Leaving out the pictures, transcribe all of the records faithfully.

_SOURCE MATERIAL_
──────────

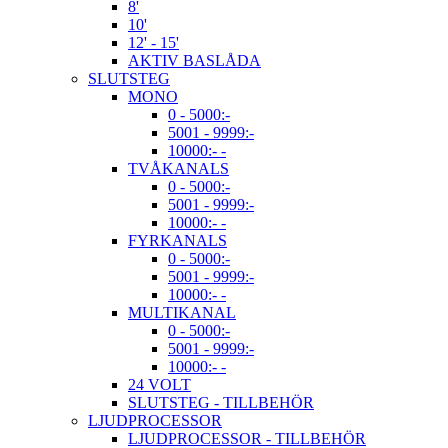
8'
10'
12' - 15'
AKTIV BASLÅDA
SLUTSTEG
MONO
0 - 5000:-
5001 - 9999:-
10000:- -
TVÅKANALS
0 - 5000:-
5001 - 9999:-
10000:- -
FYRKANALS
0 - 5000:-
5001 - 9999:-
10000:- -
MULTIKANAL
0 - 5000:-
5001 - 9999:-
10000:- -
24 VOLT
SLUTSTEG - TILLBEHÖR
LJUDPROCESSOR
LJUDPROCESSOR - TILLBEHÖR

──────────

_ANSWER SPACE_
8'
10'
12' - 15'
AKTIV BASLÅDA
SLUTSTEG
MONO
0 - 5000:-
5001 - 9999:-
10000:- -
TVÅKANALS
0 - 5000:-
5001 - 9999:-
10000:- -
FYRKANALS
0 - 5000:-
5001 - 9999:-
10000:- -
MULTIKANAL
0 - 5000:-
5001 - 9999:-
10000:- -
24 VOLT
SLUTSTEG - TILLBEHÖR
LJUDPROCESSOR
LJUDPROCESSOR - TILLBEHÖR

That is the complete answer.